Tuesday, September 29, 2009

Official Ending of Sem 2

Last semester we ended with steamboat at Wan Jie's house. This semester, we again ended up with steamboat too, also to celebrate Wan Jie's birthday and Andrew's. But this time was more special. :)

Within 24hours:



We had steamboat + bbq for dinner at a restaurant near tesco. Some i-said-so thing eventually happened, which was an self-invited guest practically turn up hoping to ruin the party, or at least someone's mood. Haha. Later, me and Moon went Shu Fen's house for gaming. Left around 2am. Went home to pack my stuff, bath then go to bed. Just when I was almost finished with packing, Moon sms-ed me ask whether wanna have beer. Thought she was emo-ing so agreed and went to her house.



Beer wasn't there yet. She had someone to deliver. :p Wen Jye was the delivery boy. Haha. And along with hin was Kean Tat. He said he found Kean Tat wondering around on the way back, so 'picked' him back for Moon who was "thirsty". Lolx. We had beer by the road side. Were wondering whether to call mr.beh, then thought he wasn't in the best mood so didn't. But later around 4am, saw beh beh came out to fetch water. Joined us but no beer for the late comer. opps. As were chatting chatting chatting, (forgotten what we were talking about already) Kean Tat suggested to go Ipoh breakfast --DimSum.



20minutes later, we all hopped into the car, headed Ipoh, Fu San for breakfast. It was drizzling in Kampar when we left but not in Ipoh. Before going to Kean Tat's house for the car changing and cashing, paid a visit around Moon's house for no reason. Waited in front of Kean Tat's house for 15minutes waiting for his mom to wake up. His mom was cute when both of them were on the phone. (Someone didn't bring house key, had to phone to open the door. Lolx.) Car changed and cashed, headed "yum zhou cha" (drink early tea). There wasn't many people when we reached, but the crowd grew as we were eating. Left Fu San around 8am i guess. One thing weird was, their "char siu pao" is not the typical DimSum type. It's bigger in size and you order how many you want. They are not the "3 in 1 basket".


When reached home, managed to take a short nap before heading back to KL. So that was pretty much how we ended our semester 2. Can't wait to get backk to Kampar in 3 weeks time. =)

Sunday, September 6, 2009

Tired With Lies

Things have been so different these days. Many things changed. Thought was glad with all these changes, but untill a while before writing this post, just realised how stupid it was to have all these so called "good changes" thoughts. Happy that all the new explored information was found after a conversation with a friend. The conversation changed the way that things should be view. And another really special friend that should be thanked too.

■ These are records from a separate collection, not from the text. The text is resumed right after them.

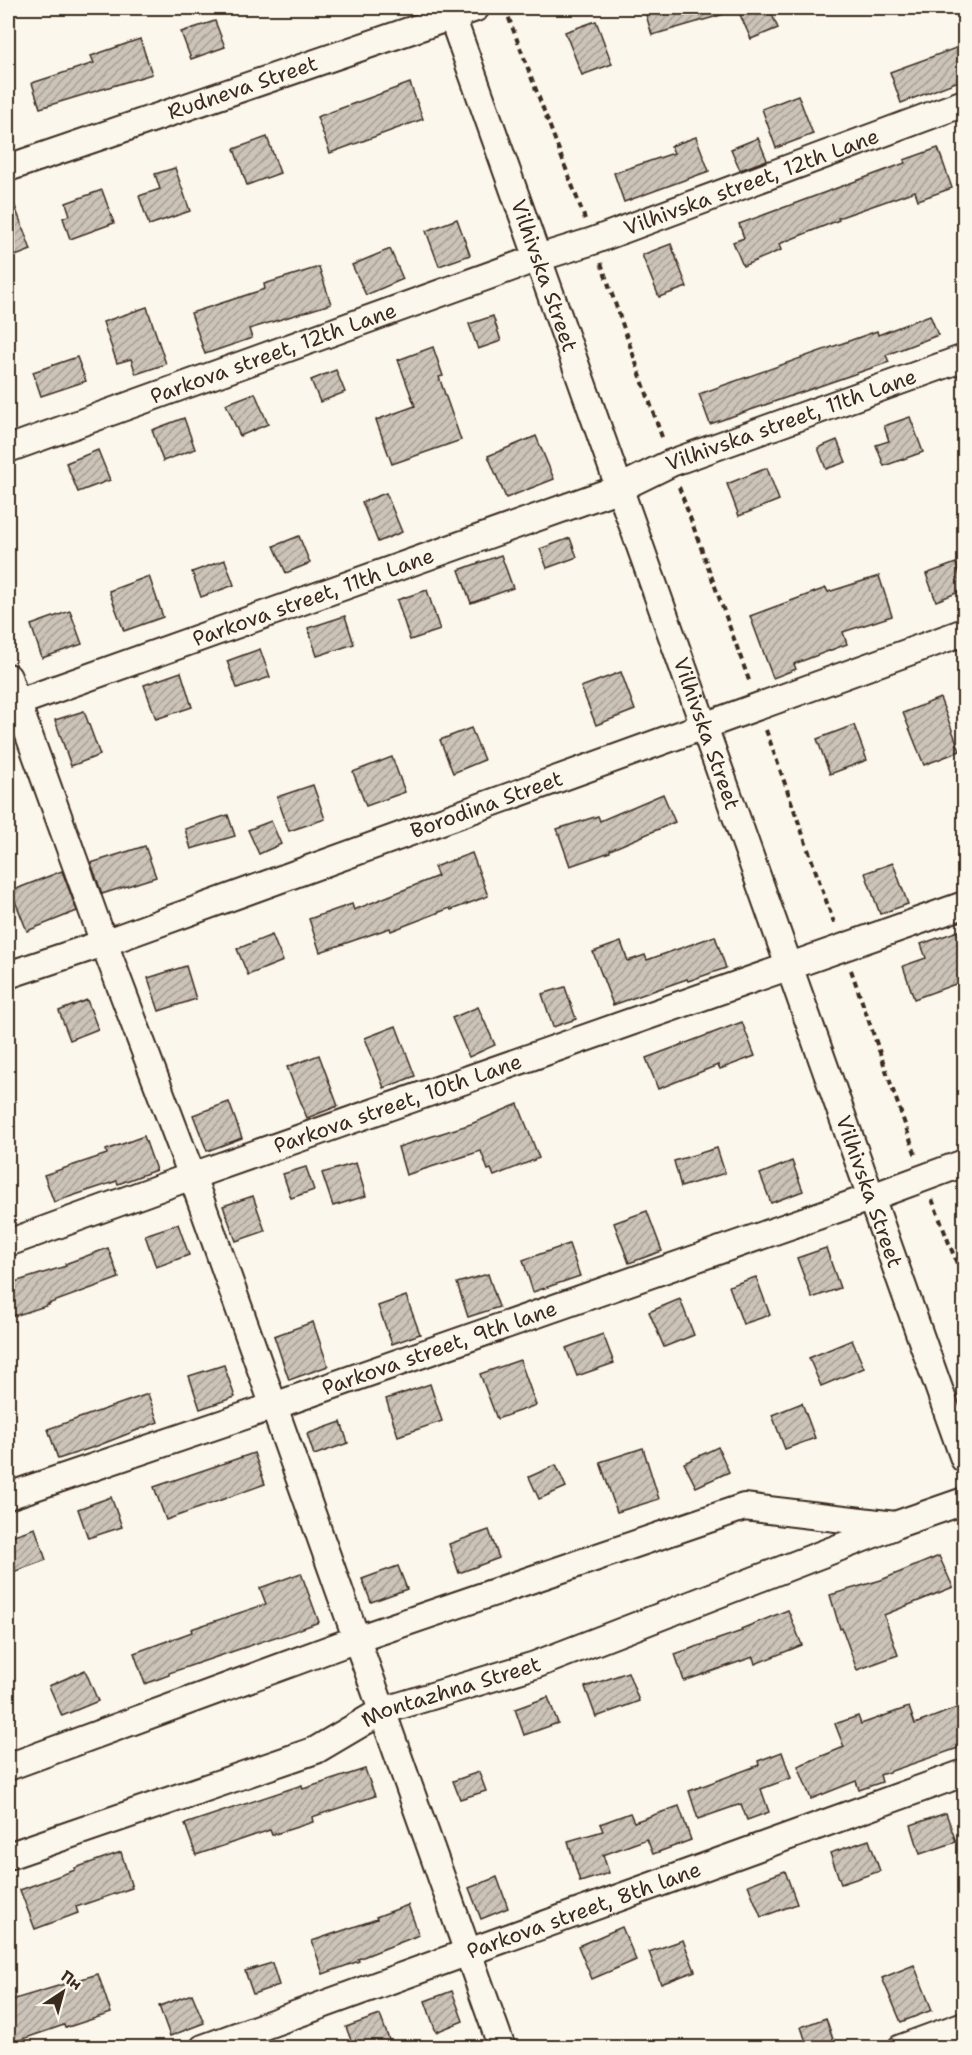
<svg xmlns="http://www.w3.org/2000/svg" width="972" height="2055" viewBox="0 0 972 2055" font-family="'Shantell Sans',sans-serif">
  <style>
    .building { fill: url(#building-hatch); stroke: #3b2a1e; stroke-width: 1.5 }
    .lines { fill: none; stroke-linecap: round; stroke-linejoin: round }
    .minor-casing { stroke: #3b2a1e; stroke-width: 30 }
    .path { stroke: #3b2a1e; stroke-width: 4; stroke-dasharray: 6 4.5; stroke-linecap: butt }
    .minor { stroke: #fbf7ec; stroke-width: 26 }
    .labels { text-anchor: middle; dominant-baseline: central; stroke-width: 6; stroke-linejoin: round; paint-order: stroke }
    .street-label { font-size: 21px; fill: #3b2a1e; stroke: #fbf7ec }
  </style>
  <defs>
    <pattern id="building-hatch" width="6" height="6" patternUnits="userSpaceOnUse" patternTransform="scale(1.5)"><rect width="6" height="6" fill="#ccc4b9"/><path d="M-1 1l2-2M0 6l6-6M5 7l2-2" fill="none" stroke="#a79f96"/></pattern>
  </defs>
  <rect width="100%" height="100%" fill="#fbf7ec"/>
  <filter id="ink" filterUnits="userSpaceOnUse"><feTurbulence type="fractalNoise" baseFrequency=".0167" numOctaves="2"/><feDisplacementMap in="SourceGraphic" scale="12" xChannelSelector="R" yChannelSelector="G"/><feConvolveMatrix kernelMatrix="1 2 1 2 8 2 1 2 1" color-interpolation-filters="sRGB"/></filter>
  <g filter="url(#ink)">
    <g class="building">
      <path d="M644 8H727L728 13 652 35Z"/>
      <path d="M737 8H769L778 28 751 39Z"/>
      <path d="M215 21 225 47 191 59 181 32Z"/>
      <path d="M596 21 612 64 582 75 565 32Z"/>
      <path d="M140 39 152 74 40 108 32 83 94 63 91 56Z"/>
      <path d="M964 45V79L901 103 890 72Z"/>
      <path d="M410 83 423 119 330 153 317 117Z"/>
      <path d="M798 95 813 134 776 148 762 109Z"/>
      <path d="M267 137 280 173 247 185 234 149Z"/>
      <path d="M696 137 709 171 624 202 614 173 674 153 671 146Z"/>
      <path d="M758 138 767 160 740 170 731 149Z"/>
      <path d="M938 148 952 188 918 200 915 191 838 218 839 220 779 244 781 250 743 266 733 242 744 238 739 224 905 163 904 160Z"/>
      <path d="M175 168 190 211 149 225 139 196 160 189 155 174Z"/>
      <path d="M102 190 114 223 70 239 63 218 70 215 66 203Z"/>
      <path d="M10 193 31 250 8 259V194Z"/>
      <path d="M457 219 470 255 439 266 426 231Z"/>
      <path d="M671 244 687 287 659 297 642 255Z"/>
      <path d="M390 249 403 279 366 295 352 265Z"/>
      <path d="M319 267 331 304 249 329 252 338 205 354 191 313 265 289 264 284Z"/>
      <path d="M147 307 166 364 136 374 131 359 117 363 103 322Z"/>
      <path d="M930 315 938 335 886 355 889 362 710 424 699 394 860 337 877 331 878 335Z"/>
      <path d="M493 316 501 341 478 349 469 324Z"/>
      <path d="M433 347 443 376 439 377 461 440 392 464 376 420 415 406 398 360Z"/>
      <path d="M77 357 86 381 41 396 33 372Z"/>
      <path d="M336 370 345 392 320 402 311 380Z"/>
      <path d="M255 393 268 424 240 436 226 404Z"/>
      <path d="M910 417 923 452 884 466 876 445 889 441 884 426Z"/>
      <path d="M184 418 195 449 163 461 152 430Z"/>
      <path d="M536 436 554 479 506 498 488 456Z"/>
      <path d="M837 440 846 462 826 469 818 448Z"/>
      <path d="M98 450 110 480 78 492 66 463Z"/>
      <path d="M767 468 779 500 739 516 727 484Z"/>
      <path d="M386 493 402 532 378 542 362 502Z"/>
      <path d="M299 536 310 563 286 573 274 546Z"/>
      <path d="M570 538 577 557 547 568 540 549Z"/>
      <path d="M501 555 513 588 471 603 459 570Z"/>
      <path d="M225 560 234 585 201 597 192 572Z"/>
      <path d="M956 563 964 590 936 601 926 574Z"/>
      <path d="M149 576 163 617 124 631 109 591Z"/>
      <path d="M879 576 892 616 843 632 847 644 794 664 796 669 773 678 750 616 826 588 828 592Z"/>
      <path d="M427 590 440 630 410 640 397 600Z"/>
      <path d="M70 611 82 644 42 658 31 625Z"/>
      <path d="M345 616 354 644 317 656 308 628Z"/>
      <path d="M260 649 270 677 237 688 227 661Z"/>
      <path d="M181 672 192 707 156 719 144 685Z"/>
      <path d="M621 672 635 710 596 725 581 687Z"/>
      <path d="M940 698 960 751 924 765 903 713Z"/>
      <path d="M84 711 100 755 71 766 55 720Z"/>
      <path d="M854 725 867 760 830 774 817 739Z"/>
      <path d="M471 728 484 760 453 773 440 740Z"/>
      <path d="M392 757 405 792 366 806 353 772Z"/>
      <path d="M313 785 325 819 289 831 277 797Z"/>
      <path d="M663 794 675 822 610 850V852L570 866 557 829 598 816 600 821Z"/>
      <path d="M228 815 235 836 191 849 185 829Z"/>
      <path d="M271 821 281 844 259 854 248 830Z"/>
      <path d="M145 846 156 877 102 894 91 863Z"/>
      <path d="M472 853 488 896 451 910 450 908 391 931 390 928 320 952 309 919 352 904 354 910 438 876 434 867Z"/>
      <path d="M893 863 908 904 880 914 865 873Z"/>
      <path d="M62 871 77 911 27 931 11 891Z"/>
      <path d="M964 929V981L914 999 903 966 926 958 921 944Z"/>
      <path d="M272 935 283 961 248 975 237 949Z"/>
      <path d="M715 936 726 968 688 981 687 979 613 1005 593 952 621 942 628 961 645 955 647 960Z"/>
      <path d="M186 966 196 999 159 1011 148 978Z"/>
      <path d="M565 987 576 1019 553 1027 542 994Z"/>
      <path d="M87 1000 98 1029 70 1040 59 1011Z"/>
      <path d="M478 1007 495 1045 469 1057 452 1018Z"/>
      <path d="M742 1022 755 1056 720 1069 718 1065 658 1089 646 1058Z"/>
      <path d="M396 1026 415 1076 384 1088 365 1038Z"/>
      <path d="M319 1055 338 1106 307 1118 287 1067Z"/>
      <path d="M229 1102 242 1138 207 1151 193 1115Z"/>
      <path d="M518 1104 539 1158 494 1176 491 1169 488 1170 481 1151 406 1175 398 1147 471 1124Z"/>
      <path d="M144 1136 156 1170 118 1184 117 1181 54 1202 44 1175 107 1154 106 1150Z"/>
      <path d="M717 1148 725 1173 681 1187 674 1161Z"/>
      <path d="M792 1161 803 1191 771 1203 760 1174Z"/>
      <path d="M356 1163 366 1196 333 1206 322 1173Z"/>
      <path d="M306 1167 314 1190 291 1198 283 1174Z"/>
      <path d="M253 1196 265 1231 236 1241 223 1206Z"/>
      <path d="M647 1211 662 1251 629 1263 614 1223Z"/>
      <path d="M178 1224 189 1255 156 1267 145 1235Z"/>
      <path d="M569 1244 580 1276 533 1292 523 1260Z"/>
      <path d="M108 1248 119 1278 48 1304 49 1305 8 1318V1284L66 1266 65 1264Z"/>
      <path d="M826 1248 840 1288 812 1298 797 1258Z"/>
      <path d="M488 1274 499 1307 468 1317 457 1283Z"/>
      <path d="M756 1277 770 1315 743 1324 729 1286Z"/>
      <path d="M406 1296 420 1334 392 1344 378 1306Z"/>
      <path d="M680 1299 694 1335 664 1347 649 1312Z"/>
      <path d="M313 1322 328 1366 289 1380 274 1336Z"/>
      <path d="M603 1334 614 1363 577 1376 566 1348Z"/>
      <path d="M852 1340 864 1368 821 1386 809 1358Z"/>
      <path d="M520 1360 536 1405 497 1419 480 1374Z"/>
      <path d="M224 1365 235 1397 200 1409 189 1376Z"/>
      <path d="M430 1384 442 1421 398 1436 386 1399Z"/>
      <path d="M148 1394 158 1422 97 1446 58 1459 48 1429Z"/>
      <path d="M802 1403 815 1438 785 1449 772 1415Z"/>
      <path d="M341 1422 348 1443 314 1455 307 1434Z"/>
      <path d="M718 1447 729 1472 696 1487 684 1463Z"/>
      <path d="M643 1448 659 1499 617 1512 600 1462Z"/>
      <path d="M254 1453 265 1484 166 1520 154 1487Z"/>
      <path d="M556 1465 566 1487 539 1499 529 1477Z"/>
      <path d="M111 1497 122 1527 88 1538 78 1509Z"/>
      <path d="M35 1528 46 1560 8 1574V1537Z"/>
      <path d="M489 1530 499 1558 459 1573 449 1544Z"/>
      <path d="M939 1556 953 1587 884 1615 898 1655 857 1670 842 1628 840 1629 830 1595 881 1580Z"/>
      <path d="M398 1566 407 1589 371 1602 362 1579Z"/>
      <path d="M301 1573 319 1622 279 1637 278 1636 169 1673V1675L145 1684 134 1653 192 1632 191 1629 266 1604 260 1588Z"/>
      <path d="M788 1610 802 1645 755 1664 753 1657 684 1681 675 1654 742 1631 741 1629Z"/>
      <path d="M85 1670 98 1701 62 1716 49 1686Z"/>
      <path d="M628 1672 639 1701 596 1717 585 1687Z"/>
      <path d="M548 1697 558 1723 524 1735 515 1709Z"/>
      <path d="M964 1705V1746L880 1775 882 1782 859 1790 856 1781 811 1799 798 1766 844 1747 835 1724 858 1716 861 1724 909 1707 915 1724Z"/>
      <path d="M782 1752 791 1778 761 1789 769 1812 747 1820 741 1804 698 1819 689 1791 759 1765 758 1761Z"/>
      <path d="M365 1769 375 1796 312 1817 313 1822 272 1835 270 1830 196 1855 185 1824 302 1785 303 1789Z"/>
      <path d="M479 1772 486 1791 460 1799 453 1781Z"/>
      <path d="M679 1806 691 1840 653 1854 647 1839 603 1855 609 1873 580 1882 568 1841 603 1831 600 1824 630 1813 634 1822Z"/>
      <path d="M946 1813 956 1842 920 1854 911 1825Z"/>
      <path d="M869 1840 880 1871 841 1884 830 1853Z"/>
      <path d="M121 1852 132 1888 76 1907 78 1913 35 1929 20 1890 75 1870V1868Z"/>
      <path d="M785 1871 797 1904 761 1917 748 1885Z"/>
      <path d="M497 1877 508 1908 481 1919 469 1888Z"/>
      <path d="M408 1905 419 1935 358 1959 359 1961 323 1974 312 1941 377 1919 376 1917Z"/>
      <path d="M622 1927 636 1960 592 1979 578 1946Z"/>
      <path d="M683 1940 695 1971 661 1984 649 1952Z"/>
      <path d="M272 1963 279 1985 253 1994 245 1971Z"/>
      <path d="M914 1965 932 2010 901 2022 882 1978Z"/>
      <path d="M98 1974 111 2013 65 2028 64 2025 8 2044V2001Z"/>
      <path d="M452 1991 463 2021 436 2032 425 2001Z"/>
      <path d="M192 1994 204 2023 170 2036 159 2006Z"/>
      <path d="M380 2015 392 2048H354L346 2027Z"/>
      <path d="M826 2018 836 2048H808L801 2027Z"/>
    </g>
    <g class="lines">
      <g class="minor-casing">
        <g id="minor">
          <path id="s1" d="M449 8 964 1459"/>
          <path id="s2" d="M8 168 476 8"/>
          <path id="s3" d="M8 449 538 258 593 241 964 103"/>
          <path d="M8 677 104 943 192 1176 502 2048"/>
          <path id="s4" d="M8 706 620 488 671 463 964 358"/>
          <path id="s5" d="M8 975 104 943 964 632"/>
          <path id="s6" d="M8 1243 192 1176 964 905"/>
          <path id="s7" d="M8 1496 274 1406 872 1197 964 1163"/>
          <path d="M8 1767 357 1639 744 1507 895 1525 964 1501"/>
          <path id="s8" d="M8 1856 316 1750 382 1711 535 1665 892 1527"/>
          <path id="s9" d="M203 2048 964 1773"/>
          <path d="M901 2048 964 2025"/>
        </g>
      </g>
      <g class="path">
        <path d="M505 8 585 219"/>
        <path d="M601 263 663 440"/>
        <path d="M679 487 750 683"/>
        <path d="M766 730 834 923"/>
        <path d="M851 970 916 1156"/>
        <path d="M932 1199 964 1282"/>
      </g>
      <use href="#minor" class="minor"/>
    </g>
  </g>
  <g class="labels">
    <g class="street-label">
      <text stroke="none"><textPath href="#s2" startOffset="248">Rudneva Street</textPath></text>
      <text stroke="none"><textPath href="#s3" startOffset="790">Vilhivska street, 12th Lane</textPath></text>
      <text stroke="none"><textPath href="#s1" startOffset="284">Vilhivska Street</textPath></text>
      <text stroke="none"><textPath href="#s3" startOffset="282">Parkova street, 12th Lane</textPath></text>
      <text stroke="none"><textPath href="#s4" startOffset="834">Vilhivska street, 11th Lane</textPath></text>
      <text stroke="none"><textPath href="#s4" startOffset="324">Parkova street, 11th Lane</textPath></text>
      <text stroke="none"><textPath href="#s1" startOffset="770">Vilhivska Street</textPath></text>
      <text stroke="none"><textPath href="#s5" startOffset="508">Borodina Street</textPath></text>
      <text stroke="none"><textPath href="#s6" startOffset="414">Parkova street, 10th Lane</textPath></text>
      <text stroke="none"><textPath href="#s1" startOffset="1256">Vilhivska Street</textPath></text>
      <text stroke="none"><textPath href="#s7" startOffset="456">Parkova street, 9th lane</textPath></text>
      <text stroke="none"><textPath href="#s8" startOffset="474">Montazhna Street</textPath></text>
      <text stroke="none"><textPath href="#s9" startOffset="405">Parkova street, 8th lane</textPath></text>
    </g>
  </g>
  <rect width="972" height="2055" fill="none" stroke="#fbf7ec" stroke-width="30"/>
  <rect x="15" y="15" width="942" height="2025" fill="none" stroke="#3b2a1e" stroke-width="2" filter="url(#ink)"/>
  <g transform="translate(63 1992) rotate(36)" stroke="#fbf7ec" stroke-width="4.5" paint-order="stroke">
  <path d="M0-4.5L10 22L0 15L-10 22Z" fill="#3b2a1e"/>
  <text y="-9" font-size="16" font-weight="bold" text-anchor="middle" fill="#3b2a1e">Пн</text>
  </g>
</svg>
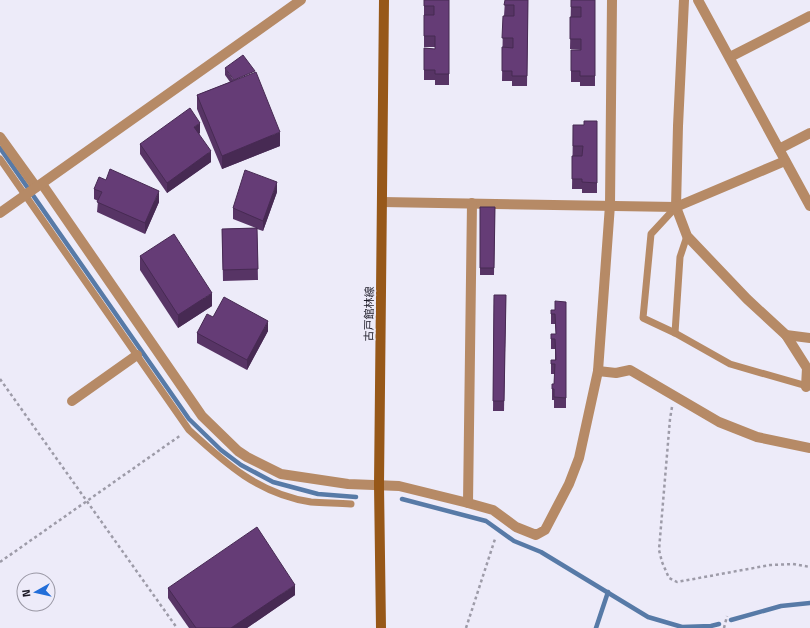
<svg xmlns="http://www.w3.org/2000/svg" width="810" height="628" font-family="'Titillium Web','Noto Sans JP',sans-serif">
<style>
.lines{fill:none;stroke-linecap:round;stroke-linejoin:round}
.stream{stroke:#577aa7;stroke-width:4.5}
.path{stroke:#9d9ba8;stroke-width:2.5;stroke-dasharray:3 3;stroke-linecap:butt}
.lane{stroke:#b68a66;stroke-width:7}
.street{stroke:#b68a66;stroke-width:10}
.secondary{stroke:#975819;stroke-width:10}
.wall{fill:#573465}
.shaded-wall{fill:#472a53}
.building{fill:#653c76;stroke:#472a53}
.labels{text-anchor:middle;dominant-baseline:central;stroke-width:4;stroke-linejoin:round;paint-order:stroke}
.street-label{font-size:11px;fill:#1a1824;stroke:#edebf9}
</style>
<rect width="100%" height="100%" fill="#edebf9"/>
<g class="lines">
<g class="stream">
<path d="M0 148 189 419 221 450 241 465 273 482 318 494 356 497"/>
<path d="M402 499 486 521 514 541 541 552 648 617 682 627 711 626 719 624"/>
<path d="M731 620 781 606 810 603"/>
<path d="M596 628 608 592"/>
</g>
<g class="path">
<path d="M0 379 177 628"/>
<path d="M672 407 670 419 659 550 662 562 669 578 677 582 770 565 793 564 810 567"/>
<path d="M0 562 181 435"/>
<path d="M466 628 495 539"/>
<path d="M724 628 727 616"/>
</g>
<g class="lane">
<path d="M0 159 189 430C226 464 259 494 311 502 325 503 338 503 351 504"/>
<path d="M676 207 651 234 643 318 675 333 730 364 810 387"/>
<path d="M675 333 680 257 687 236"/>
</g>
<g class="street">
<path d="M684 0 678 126 676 207 687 236 747 299 786 335 810 338"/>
<path d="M698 0 810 206"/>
<path d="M730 57 810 16"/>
<path d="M0 137 36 187"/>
<path d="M779 149 810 133"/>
<path d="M42 184 202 416 238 451 247 457 281 474 348 484 399 486 468 503 493 510 516 527 536 535 545 530 569 484 579 458 598 371 610 205 612 0"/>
<path d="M382 202 676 207 785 161"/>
<path d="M0 213 301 0"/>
<path d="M786 335 807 368 806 387"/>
<path d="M598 371 616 373 630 370 719 422 757 437 810 448"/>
<path d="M72 401 137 355"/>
<path d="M468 503 472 203"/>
</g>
<path class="secondary" d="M381 628 379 485 384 0"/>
</g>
<g class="wall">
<path d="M424 0H449V85H435V80H424V48L435 49V47H424Z"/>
<path d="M505 0H528L527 86H512V81H502L503 16H504Z"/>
<path d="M571 0H595V86H580V82H571V50H581L570 49Z"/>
<path d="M225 68 280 146 222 169 197 109V95L230 82 225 75Z"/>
<path d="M597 121V193H582V189H572L573 125H584Z"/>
<path d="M200 133 199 134 211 162 167 193 140 154V144Z"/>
<path d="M94 189 159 202 145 234 97 212 98 201 94 199Z"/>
<path d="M277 192 263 231 257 229 258 280 223 281 222 229 256 228 233 219V208Z"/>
<path d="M480 207H495L494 275H480Z"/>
<path d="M140 256 212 306 178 328 140 270Z"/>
<path d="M494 295H506L504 411H493Z"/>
<path d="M566 302V408H554V400H552V384H554L555 374H551V360H555V349H551V334H556L555 324H551V310H555Z"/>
<path d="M213 317 268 331 247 370 197 343V333Z"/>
<path d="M168 588 295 595 247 628H189L168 598Z"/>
</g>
<g class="shaded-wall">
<path d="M200 123V133L194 138V127Z"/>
<path d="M280 132V146L222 169V156Z"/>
<path d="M211 151V162L167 193V183Z"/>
<path d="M277 182V192L263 231V221Z"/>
<path d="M159 191V202L145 234V223Z"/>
<path d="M212 293V306L178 328V315Z"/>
<path d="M268 321V331L247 370V360Z"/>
<path d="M295 585V595L247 628H231Z"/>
</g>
<g class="building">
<path d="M424 0H449V74H435V70H424V48L435 49V36H424V15H434V6H424Z"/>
<path d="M505 0H528L527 76H512V71H502V47L513 48V38H502L503 16H514V5H504Z"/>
<path d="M571 0H595V76H580V71H571V50H581V39H570V17H581V7H571Z"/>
<path d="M243 55 255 71 234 80 225 68Z"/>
<path d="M256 72 280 132 222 156 197 95Z"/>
<path d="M190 108 200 123 194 127 211 151 167 183 140 144Z"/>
<path d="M584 121H597V183L582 182V179H572V156H582L583 146H573V125H584Z"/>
<path d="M110 169 159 191 145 223 97 202 102 192 94 189 99 177 106 180Z"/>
<path d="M245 170 277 182 263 221 233 208Z"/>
<path d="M480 207H495L494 268H480Z"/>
<path d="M257 228 258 269 223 270 222 229Z"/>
<path d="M174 234 212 293 178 315 140 256Z"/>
<path d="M494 295H506L504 401H493Z"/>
<path d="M224 297 268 321 247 360 197 333 207 314 213 317Z"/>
<path d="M555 301 566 302V398L554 397V389H552V384H554L555 364H551V360H556L555 339H551V334H556L555 314H551V310H555Z"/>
<path d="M257 527 295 585 231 628H196L168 588Z"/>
</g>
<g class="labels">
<g class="street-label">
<text transform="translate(369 314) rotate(-89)">古戸館林線</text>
</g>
</g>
<g transform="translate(36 592) rotate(262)"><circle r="19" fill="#edebf9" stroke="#9997a4"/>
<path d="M0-3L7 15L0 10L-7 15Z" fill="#226ed9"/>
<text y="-6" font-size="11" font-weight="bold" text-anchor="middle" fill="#1a1824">N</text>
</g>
</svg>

This friend spared his ears for the most needed one (although he started to feel annoyed supposed, sorry and thanks).


So, these all started when an urge inside decided to do something that is practically against the law. It's a bit similar to reading someone else's dairy. Know it's wrong doing it, but couldn't resist the ID not to do it. Knowing that it's will also cause tears, yet still continued. Sometimes human being is just so overtaken by the "ID". And so the reading continues but the guilt is haunting. Somehow it was weird because there were lots of words and it was impossible to go through all. However the "essense" of almost everything (if nothing was missed out) "popped up" as mouse rolled down. Did the God want the truth to be revealed? To tell stop being a stupid. Or maybe not.


Anyhow, glad with the new explored. Realised there were lots of lies lied beneath. The heart is pain, it's bleeding, it's broken into pieces, but it's not as pain. The only explaination that can be given is "How much more stupid and naive can one still go?". It hurts but not as pain, maybe it was already broken into pieces and it wont feel too much even if it's being stabbed a few more times. If the whole thing is meant to be this way, then just let it be. If being confronted makes no changes then accepting it will be the only way. The heart is numb now. It is tired with the lies and fed up with it. When lies kept on coming, doing anything more serve no good.


Bet it is really true that what we get at the end is not as important as what we've been through. The process of putting things together is the essense and the essential part of everything. So we should learn from the process, not just the result we get. We stand up from where we fall with no fear and aiming for a better one. That's what and how life should be.


Decision has been made long time ago, but there wasn't enough courage to spill it out. Waiting for the bottom line to be touched and the fire will be lighted. There goes the end of the story. No more lies and distrust.